* [Source text]
Core Project #4
Nonlinear
Model of the
Hippocampus
Theodore W. Berger,
Ph.D.
Project Leader
Specific Aim 1. Input-output nonlinear modeling of hippocampus
1.a In-depth analyses of multi-input, multi-output (MIMO) models. There are several fundamental questions that must be addressed with respect to the existing MIMO data sets, including: (i) the apparent heterogeneity of the kernels recorded from the same animal during the same session. Differences in kernel functions could mean differences in feedback or feedforward connections with interneurons, differences in the density of voltage-dependent conductances, among other possibilities; (ii) correlations between classes of kernels functions and anatomical location within the hippocampus; and (iii) analyses of cross-kernels, having implications with respect to patterns of termination onto the postsynaptic dendritic tree.
1.b Control-theory based modeling of dentate-to-CA1. We will improve our single-input, single-output hippocampal CA3 prosthetic system using control theory. More specifically, we will build a dentate-CA1 output model and a inverse (output-input) CA1 model and use them to “drive” the CA1 region to its desired output trajectory following a control scheme.
1.c Multi-input, multi-output modeling of the hippocampal “trisynaptic pathway”. The hippocampus is composed of a ”trisynaptic pathway,” consisting of the entorhinal-to-dentate, dentate-to-CA3, and CA3-to-CA1 projections. We already have obtained the multi-input, multi-output model for the CA3-to-CA1 component of hippocampus. Using data provided by Dr. Sam Deadwyler from Wake Forest University, we also will obtain multi-input, multi-output models for the entorhinal-to-dentate and the dentate-to-CA3 components. This will provide the first ever quantitative description of the transformations that underlie the conversion of short-term memory to long-term memory.

* [Required tasks]
1. Name each projection that the hippocampus modeling project text says makes up the hippocampal "trisynaptic pathway."
2. Carry on the hippocampus modeling project text from the end of its final sentence.
The listing has no role in this work.

* [Recorded data]
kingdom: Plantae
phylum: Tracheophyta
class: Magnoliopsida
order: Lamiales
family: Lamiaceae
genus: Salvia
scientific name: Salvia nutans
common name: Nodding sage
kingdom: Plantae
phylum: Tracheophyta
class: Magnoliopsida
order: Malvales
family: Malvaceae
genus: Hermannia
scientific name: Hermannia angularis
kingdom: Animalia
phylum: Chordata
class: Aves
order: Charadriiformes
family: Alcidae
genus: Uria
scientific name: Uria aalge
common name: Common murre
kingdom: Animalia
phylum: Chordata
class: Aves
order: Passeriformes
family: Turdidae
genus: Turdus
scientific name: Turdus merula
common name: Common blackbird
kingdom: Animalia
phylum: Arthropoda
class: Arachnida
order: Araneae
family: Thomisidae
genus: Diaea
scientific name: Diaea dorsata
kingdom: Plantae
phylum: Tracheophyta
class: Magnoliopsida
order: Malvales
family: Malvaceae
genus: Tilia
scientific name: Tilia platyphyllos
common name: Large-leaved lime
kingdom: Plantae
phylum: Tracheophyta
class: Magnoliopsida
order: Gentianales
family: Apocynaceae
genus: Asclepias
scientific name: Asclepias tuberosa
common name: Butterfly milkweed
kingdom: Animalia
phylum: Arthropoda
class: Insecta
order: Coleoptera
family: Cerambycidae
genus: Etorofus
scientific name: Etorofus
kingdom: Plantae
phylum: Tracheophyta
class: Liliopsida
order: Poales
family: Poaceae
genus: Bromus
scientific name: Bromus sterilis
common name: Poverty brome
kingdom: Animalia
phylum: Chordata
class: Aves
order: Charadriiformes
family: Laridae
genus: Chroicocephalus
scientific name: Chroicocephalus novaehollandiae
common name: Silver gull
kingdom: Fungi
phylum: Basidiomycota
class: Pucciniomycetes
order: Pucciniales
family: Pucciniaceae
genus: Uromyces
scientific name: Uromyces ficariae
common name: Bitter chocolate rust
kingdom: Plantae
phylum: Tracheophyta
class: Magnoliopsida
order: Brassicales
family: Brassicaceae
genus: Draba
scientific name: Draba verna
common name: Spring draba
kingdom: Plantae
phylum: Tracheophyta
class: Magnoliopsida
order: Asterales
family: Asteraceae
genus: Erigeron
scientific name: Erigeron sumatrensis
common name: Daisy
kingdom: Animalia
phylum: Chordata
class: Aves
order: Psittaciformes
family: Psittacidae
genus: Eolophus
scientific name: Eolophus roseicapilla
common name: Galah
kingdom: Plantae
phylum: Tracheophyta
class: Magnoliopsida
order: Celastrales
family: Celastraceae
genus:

* [Responses by item number]
1. The entorhinal-to-dentate, dentate-to-CA3, and CA3-to-CA1 projections.

2.
1d. Multi-input, multi-output test for “cascade” vs. “feedforward” model of the hippocampus. In addition to the pathways described above, there is both anatomical and electrophysiological evidence for entorhinal-to-CA3 and entorhinal-to-CA1, implying a feedforward rather than a cascade model of hippocampal intrinsic circuitry. We will use our input-output models to test this hypothesis.
Specific Aim 2. Non-stationary aspects of hippocampal dynamics. These studies will focus on modeling the activity-dependent plasticity of the hippocampal dynamics.
2a. Characterize the time-evolution of multi-input, multi-output nonlinear dynamics during learning and memory formation. Using data recorded from naïve rats being trained to perform associative learning task, we will build time-varying multi-input, multi-output models for CA3-CA1 using non-stationary modeling techniques such as adaptive filter algorithms.
2b. Identify the “learning rules” underlying system non-stationarity. It is well established that certain forms of plasticity (long-term potentiation, or LTP) occur in response to specific input pattern, and that plasticity will in turn be manifest as a change in the systems’ input-output function. We will conduct simulation and mathematical analysis to explain the evolutions of the multi-input, multi-output CA3-CA1 dynamics as the consequences of the input flow and the learn rules.
Specific Aim 3. Expand the parametric model of the glutamatergic synapse. In addition to the non-parametric modeling issues described above, we also will be developing new parametric models and modeling methods to expand our previous work on glutamatergic synapses.
3a. Further study the impact of realistic complex geometry on synaptic function. We will characterize synaptic dynamics and their variations (i) in perforated vs. non-perforated synapses, (ii) with changes in presynaptic terminal volumes and curvatures and (iii) with respect to the density and specific distribution of receptors on the postsynaptic membrane (modifications often observed with synapses expressing long-term potentiation).
3b. Increase the number of mechanisms modeled both pre- and postsynaptically. We will include additional elements and pathways to our parametric synaptic model, focusing more specifically on mechanisms that have not been implemented and have been established to participate in the regulation of synaptic efficacy.
Specific Aim 4. Parametric vs non-parametric model comparisons. This work seeks to advance the notion that significant benefits can accrue from the combined (synergistic) use of the two modeling approaches in the study of single hippocampal neurons.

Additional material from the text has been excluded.